Auf all diese Entwicklungen haben die Spanier reagiert. In den Kliniken wird beispielsweise beim Beginn einer Palliativtherapie auch daran gedacht, dass der sterbende Patient letztlich ein Organspender sein kann. Bereits in diesem Prozess wird der Transplantationskoordinator mit einbezogen – auch für ein Gespräch mit den Angehörigen (Am J Transplant 2017; 17: 1447–1454).

Immer mehr Spender mit Herztod in Spanien

Letztlich geht es um die Frage, wie der Patient sterben möchte, und ob etwa trotz seines Wunsches, auf lebenserhaltende Maßnahmen zu verzichten, dennoch eine organerhaltende Intensivtherapie möglich ist.

Ähnlich gehen die Koordinatoren in Spanien auch auf anderen Stationen außerhalb der Intensivmedizin vor, die bislang im Fokus der Transplantationsbeauftragten steht. Laut ONT-Chef Matesanz sterben intramural immerhin fast zwei Drittel der Patienten auf Normalstationen.

Außerdem haben sich die Spanier entschieden, auch auf Organe mit erweiterten Spenderkriterien zurückzugreifen – von älteren Spendern oder Patienten mit Malignomen oder Infektionen. Mittlerweile stammen 30 Prozent der in Spanien explantieren Organe von Gestorbenen, die älter als 70 Jahre waren.

Und auch der kardiovaskuläre Tod ist in Spanien kein Ausschlusskriterium für die Organspende. Er macht dort mittlerweile rund 17 Prozent aller Todesfeststellungen der postmortalen Spender aus. Hierzulande sind ausschließliche „Non-heart-beating donors“ (NHBD) bekanntlich verboten.

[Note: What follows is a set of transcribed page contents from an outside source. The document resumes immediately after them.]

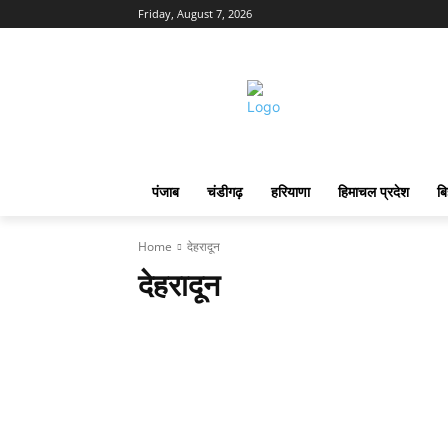
Friday, August 7, 2026
पंजाब
चंडीगढ़
हरियाणा
हिमाचल प्रदेश
बि
Home
देहरादून
देहरादून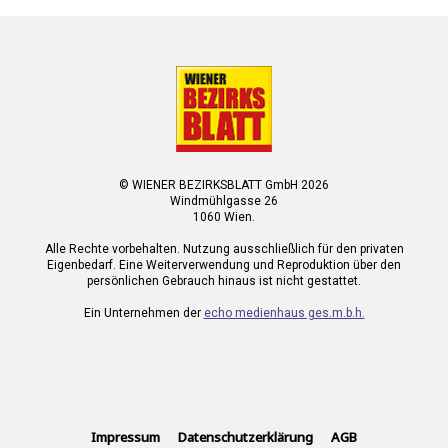
© WIENER BEZIRKSBLATT GmbH 2026
Windmühlgasse 26
1060 Wien.
Alle Rechte vorbehalten. Nutzung ausschließlich für den privaten
Eigenbedarf. Eine Weiterverwendung und Reproduktion über den
persönlichen Gebrauch hinaus ist nicht gestattet.
Ein Unternehmen der
echo medienhaus ges.m.b.h.
Impressum
Datenschutzerklärung
AGB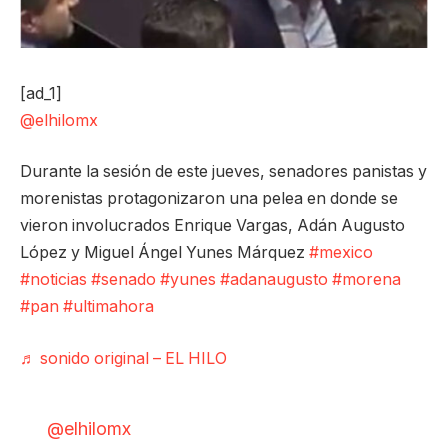
[ad_1]
@elhilomx
Durante la sesión de este jueves, senadores panistas y
morenistas protagonizaron una pelea en donde se
vieron involucrados Enrique Vargas, Adán Augusto
López y Miguel Ángel Yunes Márquez
#mexico
#noticias
#senado
#yunes
#adanaugusto
#morena
#pan
#ultimahora
♬ sonido original – EL HILO
@elhilomx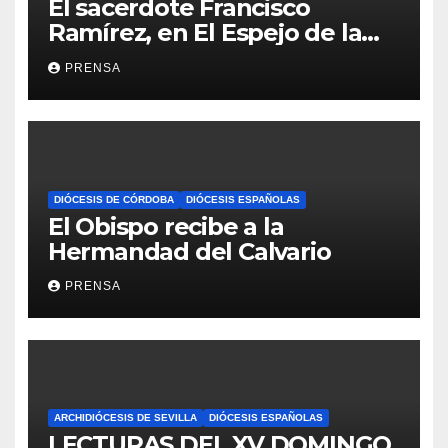
El sacerdote Francisco
Ramírez, en El Espejo de la
Iglesia
PRENSA
DIÓCESIS DE CÓRDOBA
DIÓCESIS ESPAÑOLAS
El Obispo recibe a la
Hermandad del Calvario
PRENSA
ARCHIDIÓCESIS DE SEVILLA
DIÓCESIS ESPAÑOLAS
LECTURAS DEL XV DOMINGO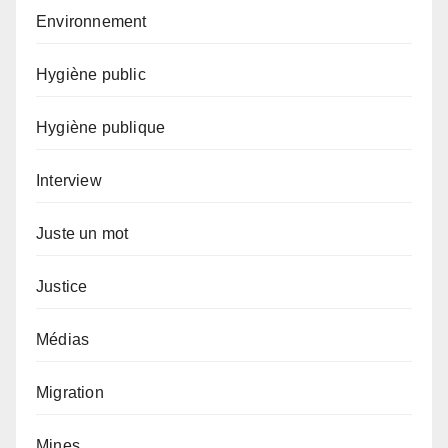
Environnement
Hygiène public
Hygiène publique
Interview
Juste un mot
Justice
Médias
Migration
Mines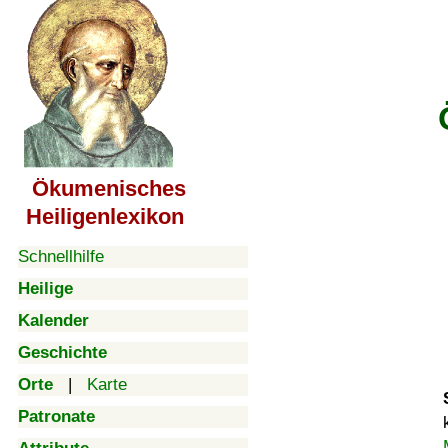
Ökumenisches
Heiligenlexikon
Schnellhilfe
Heilige
Kalender
Geschichte
Orte
|
Karte
Patronate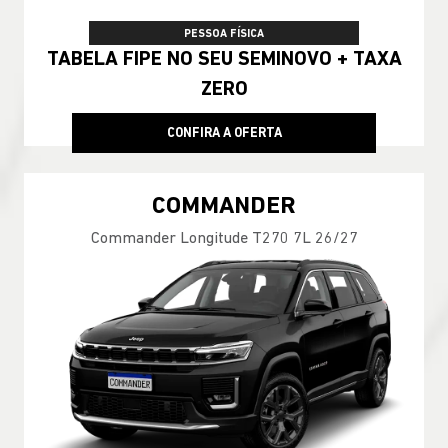
PESSOA FÍSICA
TABELA FIPE NO SEU SEMINOVO + TAXA
ZERO
CONFIRA A OFERTA
COMMANDER
Commander Longitude T270 7L 26/27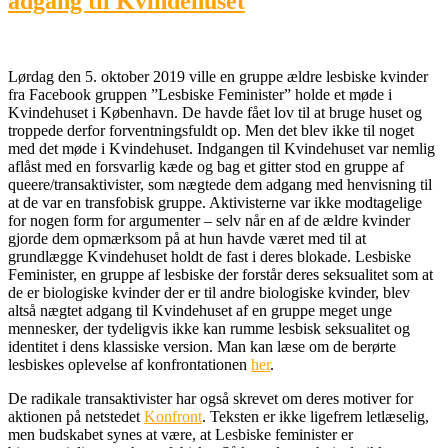
adgang til Kvindehuset
Lørdag den 5. oktober 2019 ville en gruppe ældre lesbiske kvinder
fra Facebook gruppen ”Lesbiske Feminister” holde et møde i
Kvindehuset i København. De havde fået lov til at bruge huset og
troppede derfor forventningsfuldt op. Men det blev ikke til noget
med det møde i Kvindehuset. Indgangen til Kvindehuset var nemlig
aflåst med en forsvarlig kæde og bag et gitter stod en gruppe af
queere/transaktivister, som nægtede dem adgang med henvisning til
at de var en transfobisk gruppe. Aktivisterne var ikke modtagelige
for nogen form for argumenter – selv når en af de ældre kvinder
gjorde dem opmærksom på at hun havde været med til at
grundlægge Kvindehuset holdt de fast i deres blokade. Lesbiske
Feminister, en gruppe af lesbiske der forstår deres seksualitet som at
de er biologiske kvinder der er til andre biologiske kvinder, blev
altså nægtet adgang til Kvindehuset af en gruppe meget unge
mennesker, der tydeligvis ikke kan rumme lesbisk seksualitet og
identitet i dens klassiske version. Man kan læse om de berørte
lesbiskes oplevelse af konfrontationen
her
.
De radikale transaktivister har også skrevet om deres motiver for
aktionen på netstedet
Konfront
. Teksten er ikke ligefrem letlæselig,
men budskabet synes at være, at Lesbiske feminister er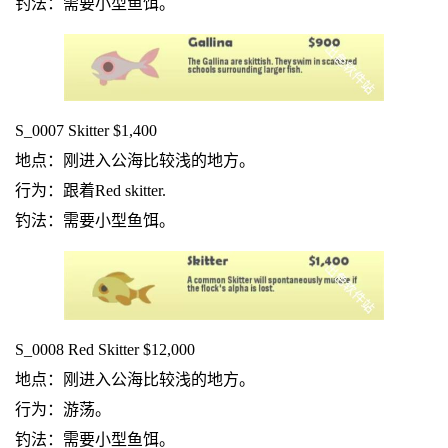
钓法：需要小型鱼饵。
S_0007 Skitter $1,400
地点：刚进入公海比较浅的地方。
行为：跟着Red skitter.
钓法：需要小型鱼饵。
S_0008 Red Skitter $12,000
地点：刚进入公海比较浅的地方。
行为：游荡。
钓法：需要小型鱼饵。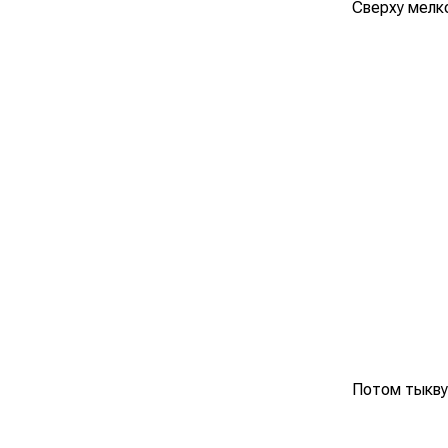
Сверху мелко
Потом тыкву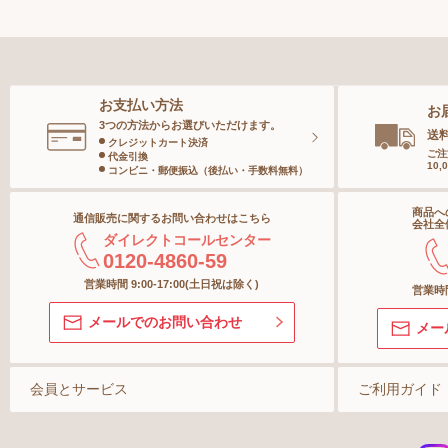
ボディースーツ
スポー
メンズボトム
ベース
ガードル
メンズソックス
スペシ
お支払い方法
お
ランジェリー
キッズ＆ベビー
ボディ
3つの方法からお選びいただけます。
送
クレジットカート決済
ご注
代金引換
10
インナー
コンビニ・郵便振込（後払い・手数料無料）
ヘアケ
商品へ
通信販売に関するお問い合わせはこちら
ボトム
オーラ
会社全
ダイレクトコールセンター
0120-4860-59
ショーツ
スキン
営業時間 9:00-17:00(土日祝は除く)
営業時間
メールでのお問い合わせ
メー
ストッキング＆タイツ
ソックス
会員とサービス
ご利用ガイド
マタニティ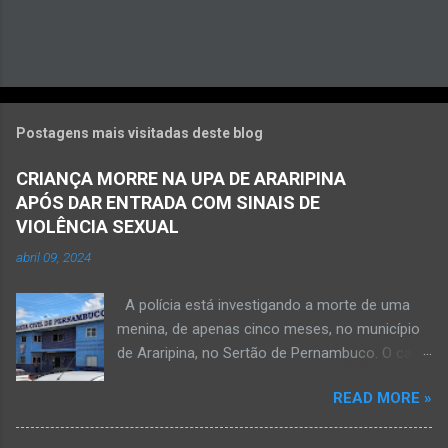
Postagens mais visitadas deste blog
CRIANÇA MORRE NA UPA DE ARARIPINA
APÓS DAR ENTRADA COM SINAIS DE
VIOLÊNCIA SEXUAL
abril 09, 2024
A polícia está investigando a morte de uma
menina, de apenas cinco meses, no município
de Araripina, no Sertão de Pernambuco. O caso
foi registrado pela Polícia Militar (PM) “como
READ MORE »
morte a esclarecer”. A PM diz que, na segunda-
feira (8), foi acionada para verificar uma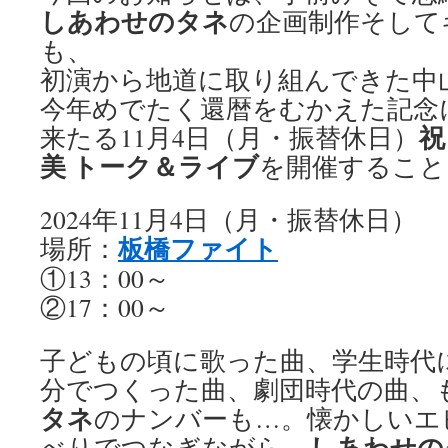
しあわせのタネ
の企画制作そして
も、
初演から地道に取り組んできた中
今年めでたく還暦をむかえた記念
祝
来たる11月4日（月・振替休日）
美 トーク＆ライブ
を開催すること
2024年11月4日（月・振替休日）
板橋ファイト
場所：
①13：00～
②17：00～
子どもの頃に歌った曲、学生時代
分でつくった曲、劇団時代の曲、
タネ
のナンバーも…。懐かしいエ
しあわせの
べりでつなぎながら、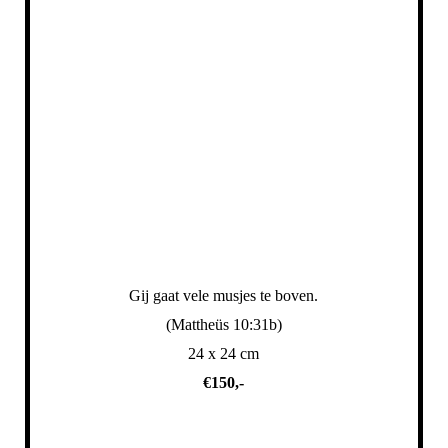
Gij gaat vele musjes te boven.
(Mattheüs 10:31b)
24 x 24 cm
€150,-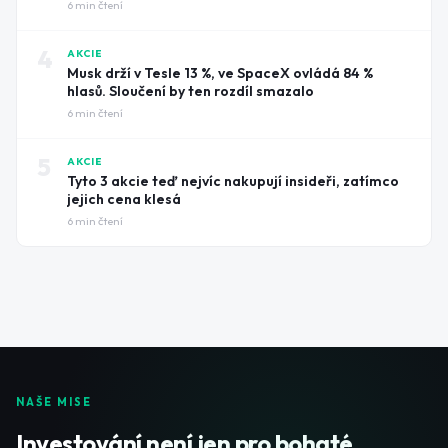
6
min čtení
4
AKCIE
Musk drží v Tesle 13 %, ve SpaceX ovládá 84 %
hlasů. Sloučení by ten rozdíl smazalo
6
min čtení
5
AKCIE
Tyto 3 akcie teď nejvíc nakupují insideři, zatímco
jejich cena klesá
6
min čtení
NAŠE MISE
Investování není jen pro bohaté.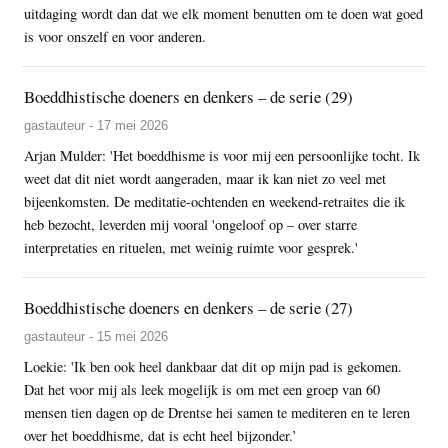
uitdaging wordt dan dat we elk moment benutten om te doen wat goed
is voor onszelf en voor anderen.
Boeddhistische doeners en denkers – de serie (29)
gastauteur - 17 mei 2026
Arjan Mulder: 'Het boeddhisme is voor mij een persoonlijke tocht. Ik
weet dat dit niet wordt aangeraden, maar ik kan niet zo veel met
bijeenkomsten. De meditatie-ochtenden en weekend-retraites die ik
heb bezocht, leverden mij vooral 'ongeloof op – over starre
interpretaties en rituelen, met weinig ruimte voor gesprek.'
Boeddhistische doeners en denkers – de serie (27)
gastauteur - 15 mei 2026
Loekie: 'Ik ben ook heel dankbaar dat dit op mijn pad is gekomen.
Dat het voor mij als leek mogelijk is om met een groep van 60
mensen tien dagen op de Drentse hei samen te mediteren en te leren
over het boeddhisme, dat is echt heel bijzonder.’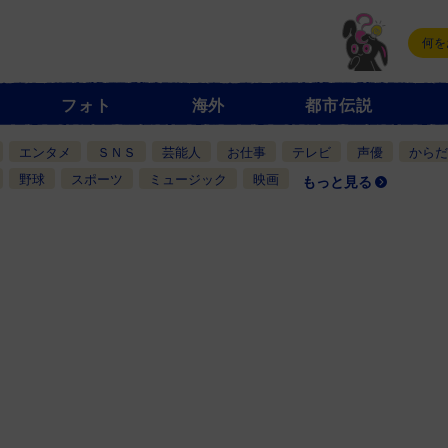
フォト
海外
都市伝説
エンタメ
ＳＮＳ
芸能人
お仕事
テレビ
声優
からだ
野球
スポーツ
ミュージック
映画
もっと見る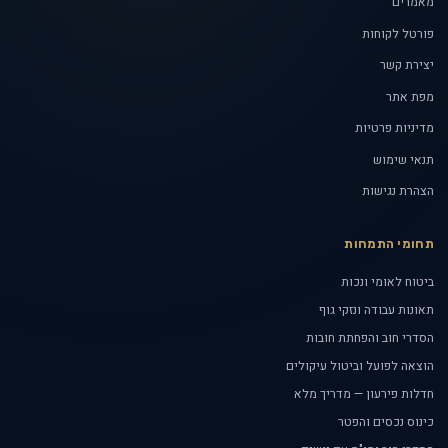
מאמרים
פורטל לקוחות
יצירת קשר
מפת אתר
מדיניות פרטיות
תנאי שימוש
הצהרת נגישות
תחומי התמחות
ביטוח לאומי ונכות
תאונות עבודה ונזקי גוף
הסדרי חוב והפחתת חובות
הוצאה לפועל וביטול עיקולים
חדלות פירעון — מדריך מלא
כינוס נכסים והפטר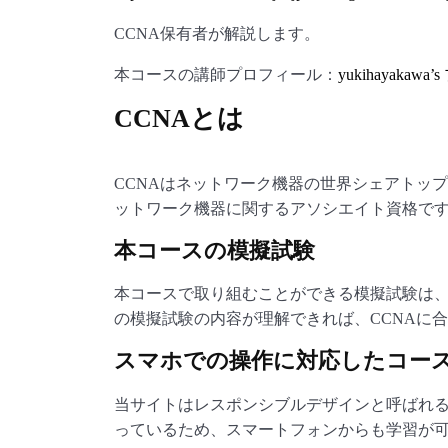
CCNA保有者が解説します。
本コースの講師プロフィール：
yukihayaka
CCNAとは
CCNAはネットワーク機器の世界シェアトップの
ットワーク機器に関するアソシエイト資格で
本コースの模擬試験
本コースで取り組むことができる模擬試験は、
の模擬試験の内容が理解できれば、CCNAに
スマホでの操作に対応したコー
当サイトはレスポンシブルデザインと呼ばれ
っているため、スマートフォンからも学習が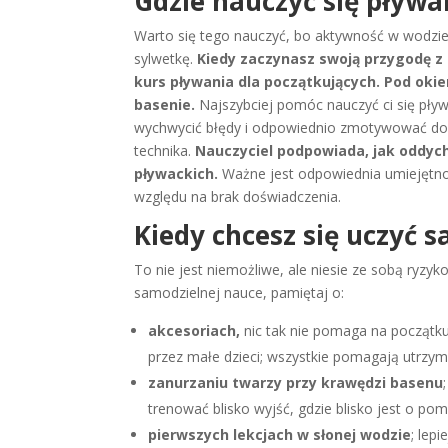
Gdzie nauczyć się pływa
Warto się tego nauczyć, bo aktywność w wodzie m
sylwetkę.
Kiedy zaczynasz swoją przygodę z
kurs pływania dla początkujących. Pod ok
basenie.
Najszybciej pomóc nauczyć ci się pływ
wychwycić błędy i odpowiednio zmotywować do pr
technika.
Nauczyciel podpowiada, jak oddych
pływackich.
Ważne jest odpowiednia umiejętnoś
względu na brak doświadczenia.
Kiedy chcesz się uczyć 
To nie jest niemożliwe, ale niesie ze sobą ryzy
samodzielnej nauce, pamiętaj o:
akcesoriach,
nic tak nie pomaga na początku
przez małe dzieci; wszystkie pomagają utrzy
zanurzaniu twarzy przy krawędzi basenu
trenować blisko wyjść, gdzie blisko jest o pom
pierwszych lekcjach w słonej wodzie
; lep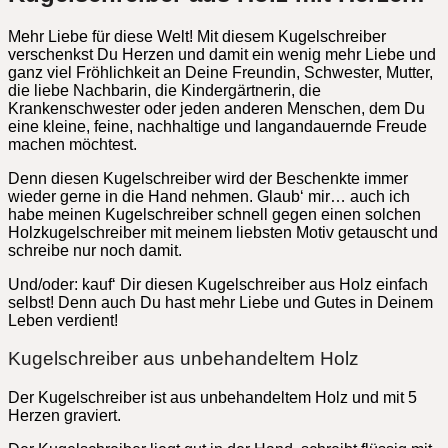
Mehr Liebe für diese Welt! Mit diesem Kugelschreiber
verschenkst Du Herzen und damit ein wenig mehr Liebe und
ganz viel Fröhlichkeit an Deine Freundin, Schwester, Mutter,
die liebe Nachbarin, die Kindergärtnerin, die
Krankenschwester oder jeden anderen Menschen, dem Du
eine kleine, feine, nachhaltige und langandauernde Freude
machen möchtest.
Denn diesen Kugelschreiber wird der Beschenkte immer
wieder gerne in die Hand nehmen. Glaub‘ mir… auch ich
habe meinen Kugelschreiber schnell gegen einen solchen
Holzkugelschreiber mit meinem liebsten Motiv getauscht und
schreibe nur noch damit.
Und/oder: kauf‘ Dir diesen Kugelschreiber aus Holz einfach
selbst! Denn auch Du hast mehr Liebe und Gutes in Deinem
Leben verdient!
Kugelschreiber aus unbehandeltem Holz
Der Kugelschreiber ist aus unbehandeltem Holz und mit 5
Herzen graviert.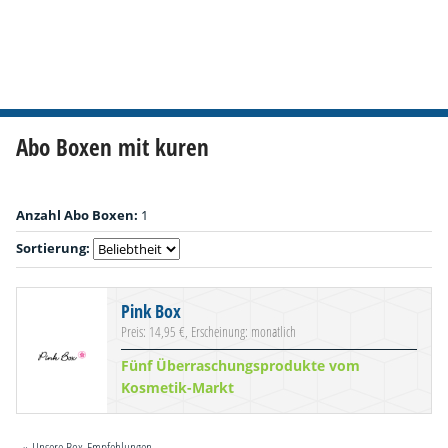
Abo Boxen mit kuren
Anzahl Abo Boxen:
1
Sortierung:
Pink Box
Preis: 14,95 €, Erscheinung: monatlich
Fünf Überraschungsprodukte vom
Kosmetik-Markt
» Unsere Box-Empfehlungen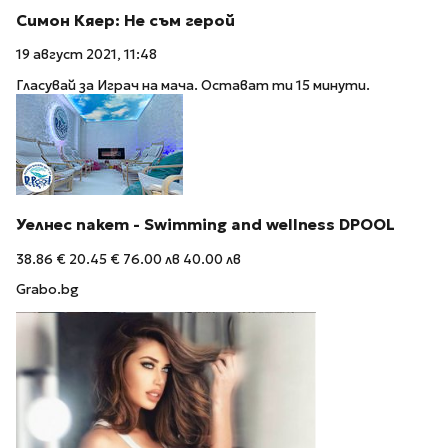
Симон Кяер: Не съм герой
19 август 2021, 11:48
Гласувай за Играч на мача. Остават ти 15 минути.
Уелнес пакет - Swimming and wellness DPOOL
38.86 €
20.45 €
76.00 лв
40.00 лв
Grabo.bg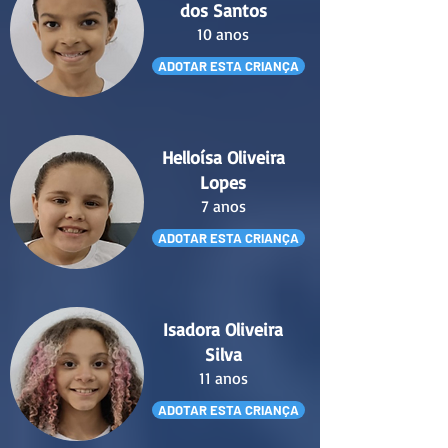
dos Santos
10 anos
ADOTAR ESTA CRIANÇA
Helloísa Oliveira
Lopes
7 anos
ADOTAR ESTA CRIANÇA
Isadora Oliveira
Silva
11 anos
ADOTAR ESTA CRIANÇA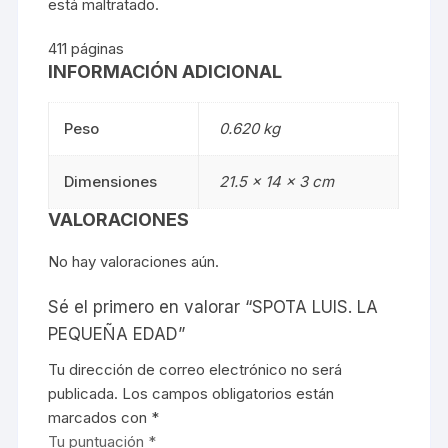
está maltratado.
411 páginas
INFORMACIÓN ADICIONAL
Peso
0.620 kg
Dimensiones
21.5 × 14 × 3 cm
VALORACIONES
No hay valoraciones aún.
Sé el primero en valorar “SPOTA LUIS. LA
PEQUEÑA EDAD”
Tu dirección de correo electrónico no será
publicada.
Los campos obligatorios están
marcados con
*
Tu puntuación
*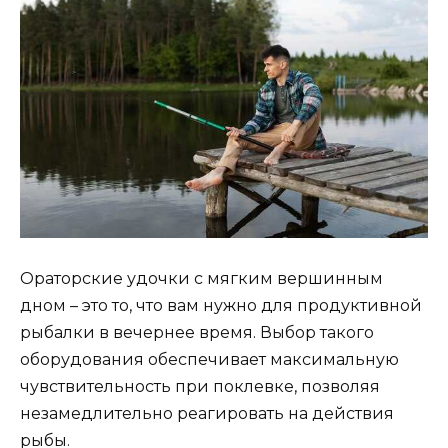
Ораторские удочки с мягким вершинным
дном – это то, что вам нужно для продуктивной
рыбалки в вечернее время. Выбор такого
оборудования обеспечивает максимальную
чувствительность при поклевке, позволяя
незамедлительно реагировать на действия
рыбы.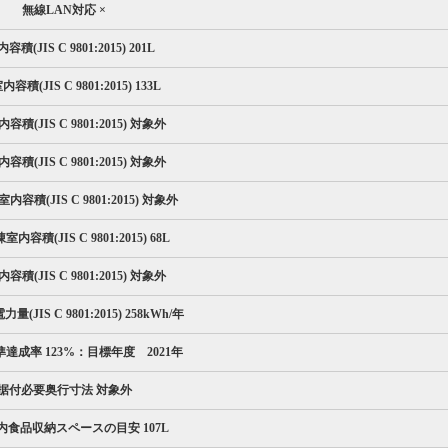
無線LAN対応 ×
積(JIS C 9801:2015) 201L
容積(JIS C 9801:2015) 133L
積(JIS C 9801:2015) 対象外
積(JIS C 9801:2015) 対象外
容積(JIS C 9801:2015) 対象外
内容積(JIS C 9801:2015) 68L
積(JIS C 9801:2015) 対象外
(JIS C 9801:2015) 258kWh/年
達成率 123%：目標年度 2021年
据付必要奥行寸法 対象外
内食品収納スペースの目安 107L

An immerhin einer wichtigen Stellschraube ist die deutsche Politik seit der Novelle des Transplantationsgesetzes (TPG) von 2012 dran: den Transplantationsbeauftragten. In Bayern gibt es bereits verpflichtende Freistellungsregelungen. Auch Hamburg und andere Länder wollen nachziehen. Eine mögliche neue große Koalition aus Union und SPD will eine solche Regelung bundesweit schaffen „und diese finanzieren“. Außerdem will sie die Vergütung für Organentnahmen erhöhen.